**Sección del documento:**
☆ ☆ ☆
El problema pareció ser otra “demostración” o “prueba piloto” Caltrans, una incursión en el terrorismo burocrático que llamaban “El carril diamante” en su literatura promocional y “El proyecto” entre nosotros. Que la literatura promocional consistía fundamentalmente en un proyecto para autobuses (o “Carriles diamantes exprés”) y en invitaciones para unir un parque de automóviles mediante el ordenador (“ordenador de viajeros diarios”) dejó claro no sólo el supuesto punto de El proyecto, consistente en fomentar el viaje mediante parques de automóviles y autobuses, sino también la cuestión real, que era erradicar la ilusión del centro del sur de California, la de la movilidad individual sin que nadie lo notara realmente [pp. 80-81].

Como Ruskin y Carlyle, Didion distingue entre dos interpretaciones de los términos que Caltrans utiliza para describir sus programas: el significado putativo o comúnmente comprendido, y el significado real, el que sólo Didion ve. La definición de Caltrans de El proyecto como un esfuerzo por incrementar el tráfico de los parques automovilísticos y así crear autopistas más seguras y eficientes decepciona a la mayoría de la gente porque oculta el verdadero significado del vocablo. Didion ilumina al lector redefiniendo El proyecto como “terrorismo burocrático” con el propósito de destruir un elemento central de la cultura del sur de California. Al hacerlo, Didion extrae un gran significado de un término que la mayoría de la gente ya entendía anteriormente sólo de un modo trivial. Utiliza esta nueva definición para explicar tanto la confianza de su sociedad en los coches como la ceguera de Caltrans bajo el disfraz de un interés en la eficiencia ante la verdadera naturaleza de la gente a la que sirve.

Didion, por consiguiente, se parece mucho a un discípulo de los sabios seculares: ella es alguien foránea con acceso a las verdades perdidas para el resto de la sociedad. Enfatiza este estatus entrecomillando los términos de Caltrans, quitándolos visualmente de su propio vocabulario, apartándose ella misma de su uso tradicional. Las comillas juegan también un papel satírico, llamando la atención hacia el fracaso del lenguaje al transmitir apropiadamente el significado (es ésta ambigüedad la que decepciona a la persona corriente); las palabras demostración y proyecto son tan vastas que es casi imposible descifrar su verdadero significado. Es decir, imposible para la persona común, pero no para Didion.
☆ ☆ ☆
**Ítems proporcionados:**
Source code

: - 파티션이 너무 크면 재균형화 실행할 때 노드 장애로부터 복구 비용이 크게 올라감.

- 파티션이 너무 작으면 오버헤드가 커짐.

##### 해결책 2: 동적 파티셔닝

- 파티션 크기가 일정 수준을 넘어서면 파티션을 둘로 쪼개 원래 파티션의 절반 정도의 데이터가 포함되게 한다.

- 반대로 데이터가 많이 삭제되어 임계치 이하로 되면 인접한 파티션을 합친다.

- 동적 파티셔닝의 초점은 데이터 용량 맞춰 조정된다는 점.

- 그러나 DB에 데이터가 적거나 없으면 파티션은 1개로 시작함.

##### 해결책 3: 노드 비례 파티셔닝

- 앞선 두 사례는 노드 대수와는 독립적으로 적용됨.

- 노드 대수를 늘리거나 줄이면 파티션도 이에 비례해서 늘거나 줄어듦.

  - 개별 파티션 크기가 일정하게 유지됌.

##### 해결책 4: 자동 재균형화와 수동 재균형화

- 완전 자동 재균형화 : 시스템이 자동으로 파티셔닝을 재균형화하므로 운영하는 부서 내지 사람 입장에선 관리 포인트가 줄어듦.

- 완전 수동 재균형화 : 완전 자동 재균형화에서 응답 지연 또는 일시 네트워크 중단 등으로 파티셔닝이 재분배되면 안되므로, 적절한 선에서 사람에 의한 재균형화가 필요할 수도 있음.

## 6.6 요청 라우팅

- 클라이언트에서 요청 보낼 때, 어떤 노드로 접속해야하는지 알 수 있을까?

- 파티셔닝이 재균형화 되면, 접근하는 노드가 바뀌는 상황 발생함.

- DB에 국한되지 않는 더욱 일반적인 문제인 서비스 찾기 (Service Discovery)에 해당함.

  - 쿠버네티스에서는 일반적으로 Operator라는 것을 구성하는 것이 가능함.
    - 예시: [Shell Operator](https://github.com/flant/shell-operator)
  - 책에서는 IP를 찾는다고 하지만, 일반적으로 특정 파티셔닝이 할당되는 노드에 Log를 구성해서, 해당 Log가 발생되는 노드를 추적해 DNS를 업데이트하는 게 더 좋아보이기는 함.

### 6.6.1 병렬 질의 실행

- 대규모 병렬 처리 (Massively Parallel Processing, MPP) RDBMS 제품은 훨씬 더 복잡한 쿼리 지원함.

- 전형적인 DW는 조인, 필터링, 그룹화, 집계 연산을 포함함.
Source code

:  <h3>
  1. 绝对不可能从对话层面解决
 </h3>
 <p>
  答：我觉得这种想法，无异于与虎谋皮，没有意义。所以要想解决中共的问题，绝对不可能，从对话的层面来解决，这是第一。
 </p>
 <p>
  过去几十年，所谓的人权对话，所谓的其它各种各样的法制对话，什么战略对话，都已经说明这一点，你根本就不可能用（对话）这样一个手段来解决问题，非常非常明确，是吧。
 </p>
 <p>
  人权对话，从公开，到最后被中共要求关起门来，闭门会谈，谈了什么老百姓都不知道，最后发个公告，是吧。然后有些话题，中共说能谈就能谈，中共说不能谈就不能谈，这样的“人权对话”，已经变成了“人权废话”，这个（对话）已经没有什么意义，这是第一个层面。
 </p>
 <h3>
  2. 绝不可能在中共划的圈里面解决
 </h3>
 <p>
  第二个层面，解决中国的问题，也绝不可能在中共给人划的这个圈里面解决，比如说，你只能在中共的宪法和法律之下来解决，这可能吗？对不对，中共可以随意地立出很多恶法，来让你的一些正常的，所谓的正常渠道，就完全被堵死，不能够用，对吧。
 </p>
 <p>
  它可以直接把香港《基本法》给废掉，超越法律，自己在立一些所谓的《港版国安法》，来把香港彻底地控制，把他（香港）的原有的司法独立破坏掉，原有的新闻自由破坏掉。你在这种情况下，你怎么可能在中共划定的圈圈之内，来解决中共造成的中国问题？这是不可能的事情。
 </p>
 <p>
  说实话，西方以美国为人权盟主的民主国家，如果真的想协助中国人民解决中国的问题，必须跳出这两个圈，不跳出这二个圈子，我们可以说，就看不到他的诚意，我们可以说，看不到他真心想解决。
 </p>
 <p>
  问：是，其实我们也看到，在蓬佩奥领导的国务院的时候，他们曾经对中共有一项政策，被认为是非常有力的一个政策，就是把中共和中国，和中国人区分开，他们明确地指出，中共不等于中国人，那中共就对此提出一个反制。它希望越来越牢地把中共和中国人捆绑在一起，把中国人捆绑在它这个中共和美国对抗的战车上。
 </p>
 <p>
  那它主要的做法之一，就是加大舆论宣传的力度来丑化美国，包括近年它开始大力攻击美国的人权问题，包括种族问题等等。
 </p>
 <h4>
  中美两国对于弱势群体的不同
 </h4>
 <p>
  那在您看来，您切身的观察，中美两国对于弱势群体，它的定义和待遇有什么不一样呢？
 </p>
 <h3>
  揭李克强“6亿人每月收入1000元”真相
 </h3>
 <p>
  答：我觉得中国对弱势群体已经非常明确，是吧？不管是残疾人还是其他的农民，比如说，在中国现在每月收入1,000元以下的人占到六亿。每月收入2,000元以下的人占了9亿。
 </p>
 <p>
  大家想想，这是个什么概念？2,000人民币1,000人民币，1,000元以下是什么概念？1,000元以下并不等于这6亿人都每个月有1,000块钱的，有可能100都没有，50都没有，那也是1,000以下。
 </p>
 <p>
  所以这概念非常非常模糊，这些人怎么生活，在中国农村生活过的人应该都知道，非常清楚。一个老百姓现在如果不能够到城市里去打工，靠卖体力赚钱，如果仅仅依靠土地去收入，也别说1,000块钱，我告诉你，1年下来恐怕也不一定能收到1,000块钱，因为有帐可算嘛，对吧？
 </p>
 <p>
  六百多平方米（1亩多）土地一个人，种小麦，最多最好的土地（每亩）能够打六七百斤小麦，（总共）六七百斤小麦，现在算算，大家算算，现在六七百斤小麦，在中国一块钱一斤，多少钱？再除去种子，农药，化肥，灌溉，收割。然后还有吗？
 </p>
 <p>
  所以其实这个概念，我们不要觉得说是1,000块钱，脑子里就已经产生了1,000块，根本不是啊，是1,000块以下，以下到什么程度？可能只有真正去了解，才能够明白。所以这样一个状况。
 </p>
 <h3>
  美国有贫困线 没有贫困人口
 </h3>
☆ ☆ ☆
**Tarea asignada 1:** En el análisis sobre Didion y el lenguaje de Caltrans, ¿qué razones se dan para que Didion entrecomille los términos de Caltrans? Responda en una a tres oraciones.
**Tarea asignada 2:** Retome el análisis sobre Didion y el lenguaje de Caltrans a partir de su última oración y prosiga la redacción.

**Área de respuesta 1:** Didion entrecomilla los términos de Caltrans para enfatizar su estatus de foránea: así los aparta visualmente de su propio vocabulario y se distancia de su uso tradicional. Las comillas cumplen también un papel satírico, ya que llaman la atención sobre el fracaso del lenguaje para transmitir apropiadamente el significado, pues palabras como demostración y proyecto son tan vastas que resulta casi imposible descifrar su verdadero sentido.

**Área de respuesta 2:**
Sin embargo, no se puede clasificar tan fácilmente el papel de Didion porque mientras que ella redefine las palabras como Carlyle y Ruskin, simultáneamente desafía su propia comprensión de las verdades eternas con un estilo prosístico fragmentado y enrevesado. Ruskin es un maestro del lenguaje y lo utiliza para ilustrar el orden natural de su mundo; las palabras se definen fácilmente y la verdad se revela con sencillez mediante ataques directos al lector, perfectamente elaborados. La prosa de Didion, por otra parte, refleja la agitación y la incertidumbre de su era (upheaval and uncertainty). Su obra, “El álbum blanco” puede verse como una lucha constante por aportar orden, o en su caso, el tipo de hilo narrativo que necesitamos “para vivir” dentro de un mundo naturalmente caótico (p. 11). Se podría mantener que Didion falla al respecto (su libro sigue siendo deslavazado) y que en vez de ser un sabio secular periférico deviene una representación del mundo en el que vive. No está separada de la conmoción de la vida, sino más bien empapada de ella. Así es como se gana la credibilidad, el lector cree en sus interpretaciones de la vida en Los Ángeles porque confía en que Didion estuvo realmente allí. La credibilidad de Ruskin, por otra parte, procede de una distancia que aumenta la perspectiva con relación a la sociedad.

Anteriormente en este mismo ensayo sobre Caltrans, Didion utiliza una táctica ligeramente diferente para exponer los defectos de los ingenieros y de su sociedad. En vez de ofrecer la comprensión única y común de una palabra y después señalar por qué su significado es el equivocado, Didion proporciona aquí la única definición. En el siguiente pasaje, ambos, Didion y los ingenieros de Caltrans, utilizan la palabra “incidente” para referirse a lo mismo, un accidente de coche en la autopista. La divergencia radica, por tanto, no en el significado del término, sino en su fracaso para expresar la verdadera naturaleza de lo que Caltrans usa para describir. Dicho de otro modo, el término incidente fracasa como palabra porque ignora por completo los aspectos profundamente humanos de una colisión de vehículos en Los Ángeles. Así, al definir el término conectándolo con acciones humanas específicas, Didion critica su propia sociedad como aquélla incapaz de describirse a sí misma debido a su excesiva depende de la tecnología.

Desde las seis de la mañana hasta las siete de la tarde, en esta habitación sin ventanas, los hombres se sientan delante de sus consolas observando un enorme tablero sobre el que destellan luces de colores. El centro de operaciones es donde los ingenieros de Caltrans monitorizan lo que llaman “la Curva a 42 millas”. La Curva es un “sistema de demostración”, una frase que gusta a todo el mundo en Caltrans y que es parte de un “proyecto piloto”, otras dos palabras que portan un peso totémico.

La Curva tiene su propia mente, una computadora Xerox Sigma V. Es la Xerox Sigma V la que informa a la tripulación de operaciones cuando hay un “incidente” ahí fuera. Un “incidente” es el paro cardíaco en San Diego, el camión cuyo remolque ha sufrido un efecto navaja en la Bahía, el Chevrolet Camaro despedazando justo en este momento la valla contra ciclones en Santa Mónica. “Ahí fuera” es donde los incidentes ocurren. La habitación sin ventanas situada en el 120 de South Spring es donde los incidentes se “verifican”. “La verificación de incidentes” se está encendiendo en el circuito cerrado de televisión de la consola y está observando el tráfico lentamente para ver (éste es “el efecto mirada boquiabierta”) dónde el Chevrolet Camaro destrozó la valla [pp. 79-80].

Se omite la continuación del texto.